• _What to produce_
No picture belongs in the copy. Repeat each line below exactly.

Transcribed page contents:
══════
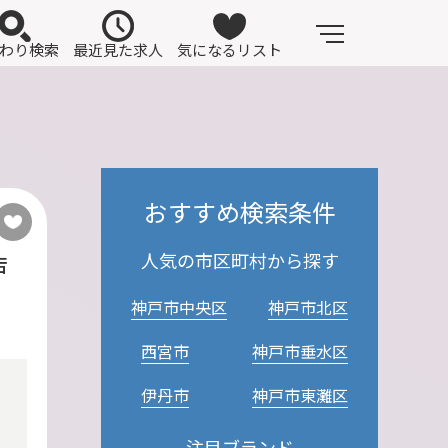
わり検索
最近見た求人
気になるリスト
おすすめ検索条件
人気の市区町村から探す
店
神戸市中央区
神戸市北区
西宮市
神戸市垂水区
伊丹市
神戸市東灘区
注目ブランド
══════
• _Your solution_
わり検索
最近見た求人
気になるリスト
おすすめ検索条件
人気の市区町村から探す
店
神戸市中央区
神戸市北区
西宮市
神戸市垂水区
伊丹市
神戸市東灘区
注目ブランド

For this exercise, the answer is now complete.